Job Description
As Head of Data Engineering, you will lead a team of software engineers responsible for the design, development, and operation of all back-end services. This includes data integration and ingestion, processing, and the application of machine learning model algorithms on large, complex, biological data sets. Our product engineering teams use these back-end services to build and deliver cutting-edge genomic analysis to our customers. We have decided to modernize and re-architect our core data platform and move from a batch-based processing system to a continuous event-based streaming system. The core technologies of the platform will include AWS, Airflow, HDFS/Hadoop, Spark, Kafka, NoSQL (Hbase/Cassandra), and Clickhouse. We primarily use Python.
The role reports to the CTO, where you will have the opportunity to make a significant impact on the company's success at a critical stage in our growth. This is an incredible opportunity to discover the world of real-time data processing and the use of artificial intelligence at scale. You will play an active role in leading our next-generation platform's design, development, and deployment, which is critical to our success.
We are looking for a strong engineering leader who is a strategic and innovative problem-solver; someone with a passion for applying technology to solve real-world customer problems at scale. The ideal candidate is passionate about building high-performance teams who are focused on quality and innovation, and who demonstrates excellent organizational and communication skills with other engineers and leaders throughout the company.
The Role Is:
- Full-time
- Fully remote
- No agencies
- Euro hours
- Salary: $140k – $200k USD per year. Equity is also available.
Responsibilities:
- Lead and develop a team of talented data/software engineers to design, plan, develop, and deploy improvements to back-end platform services related to data ingestion, data processing, and analytics.
- Create a culture of working with big and sensitive data.
- Design the architecture and then lead the implementation of scalable data processing systems.
- Plan the development of a data platform as a SaaS product.
- Collaborate broadly across the organization and with senior leadership to drive team and individual performance focused on clear outcomes and team OKRs.

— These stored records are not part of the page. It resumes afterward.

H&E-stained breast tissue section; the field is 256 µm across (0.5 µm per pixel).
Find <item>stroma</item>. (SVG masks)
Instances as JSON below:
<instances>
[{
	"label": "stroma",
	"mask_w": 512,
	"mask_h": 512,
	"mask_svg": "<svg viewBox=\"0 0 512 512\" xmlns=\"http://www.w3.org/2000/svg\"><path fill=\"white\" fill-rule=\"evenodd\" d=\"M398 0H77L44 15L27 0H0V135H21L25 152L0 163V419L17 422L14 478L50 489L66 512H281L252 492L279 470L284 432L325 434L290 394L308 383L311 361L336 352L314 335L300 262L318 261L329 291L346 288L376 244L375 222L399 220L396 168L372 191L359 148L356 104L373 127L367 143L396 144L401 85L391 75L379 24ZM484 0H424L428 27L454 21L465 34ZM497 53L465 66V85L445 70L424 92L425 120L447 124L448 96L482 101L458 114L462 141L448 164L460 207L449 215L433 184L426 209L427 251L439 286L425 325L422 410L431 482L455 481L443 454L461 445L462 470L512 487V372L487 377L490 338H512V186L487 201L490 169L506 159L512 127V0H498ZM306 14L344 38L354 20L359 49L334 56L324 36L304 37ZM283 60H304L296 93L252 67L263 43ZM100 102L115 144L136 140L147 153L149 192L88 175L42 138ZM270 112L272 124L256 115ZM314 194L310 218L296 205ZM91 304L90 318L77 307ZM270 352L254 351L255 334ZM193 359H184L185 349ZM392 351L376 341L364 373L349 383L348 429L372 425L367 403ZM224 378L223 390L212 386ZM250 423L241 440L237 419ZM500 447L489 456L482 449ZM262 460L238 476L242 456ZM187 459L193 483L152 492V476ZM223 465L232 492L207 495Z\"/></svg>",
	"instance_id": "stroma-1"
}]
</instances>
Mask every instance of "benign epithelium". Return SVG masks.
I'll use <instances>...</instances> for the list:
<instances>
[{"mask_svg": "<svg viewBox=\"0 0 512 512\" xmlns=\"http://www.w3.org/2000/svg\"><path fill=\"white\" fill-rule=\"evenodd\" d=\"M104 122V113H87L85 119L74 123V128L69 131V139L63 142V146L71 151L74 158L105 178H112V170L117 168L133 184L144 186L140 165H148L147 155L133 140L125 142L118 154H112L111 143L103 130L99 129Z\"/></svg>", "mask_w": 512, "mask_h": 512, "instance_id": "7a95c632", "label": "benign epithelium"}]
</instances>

- Evaluate resource costs, determine the composition of the required team, top-level roadmap, and perform project risk assessment.
- Foster the adoption of best engineering practices across all aspects of software development to build, deploy, test, and release large scale services with quality and agility, while maintaining our current platform to continue to meet customer commitments.
- Facilitate overall technology strategy, quarterly, and yearly goals, drive engineering best practices, and take ownership of delivering on core outcomes.
Required Skills & Experience:
- 7+ years of extensive experience in Data technologies across streaming and batch-oriented realms, cutting across data acquisition, storage, processing, and consumption patterns in operational and analytical domains, as well as expertise in cloud-related data services (AWS / Azure / GCP).
- 5+ years leading highly technical and high performance engineering teams, with experience in people management (hiring and layoff) and performance management (coaching & mentoring). Have led technical Architecture, Design, and Delivery of Big Data and Cloud Data solutions (AWS, Azure, GCP) for multiple projects. Proven track record of architecting, designing, and delivering complex Big Data and Cloud Data projects (AWS, Azure, GCP) to solve problems at scale, especially distributed data platforms (Hadoop/Kafka).
- Expert in distributed data processing frameworks like Spark, Storm, Flink, and Parquet across batch and streaming realms; expert in programming languages, preferably Scala, with Python secondary, and expert at distributed messaging/streaming frameworks like Kafka, Pulsar, Google Pub/Sub, Azure EventHub, and AWS Kinesis.
- Experience with NoSQL databases (Cassandra/HBase/MongoDB/ElasticSearch/Neo4j) and scalable, analytical data stores like Snowflake, BigQuery, Redshift, and Teradata.
- Professional experience with workflow management (Nextflow, Snakemake, Airflow, etc.).
- Deep knowledge of scalable data models, queries, and operations that address various consumption patterns, including random-access and sequential-access, and necessary optimisations like bucketing, aggregating, and sharding.
- Experience in performance-tuning, optimization, and scaling solutions from a storage/processing standpoint.
- Experience with setting up data engineering practices across architecture, design, coding, quality assurance, and deployment of such, using industry-standard DevOps practices for CI/CD, and leveraging tools like Jenkins/Bamboo, Maven, Junit, SonarQube, Terraform (one-click infrastructure setup), Kubernetes, and containerisation.
- Solid understanding of Data Governance, Data Security, Data Cataloguing, and Data Lineage concepts (experience with tools like Collibra in these areas is preferred).
- Passion for recruiting, developing, mentoring, and retaining a world-class engineering team.
- Lean-thinking mindset, comfortable with Agile planning and estimation rituals, flexible, and able to thrive in a fast-paced, innovative young company.
- Excellent written and verbal English-language communication skills, with the ability to adapt the level of detail to various audiences, and able to concisely explain technical concepts to business stakeholders.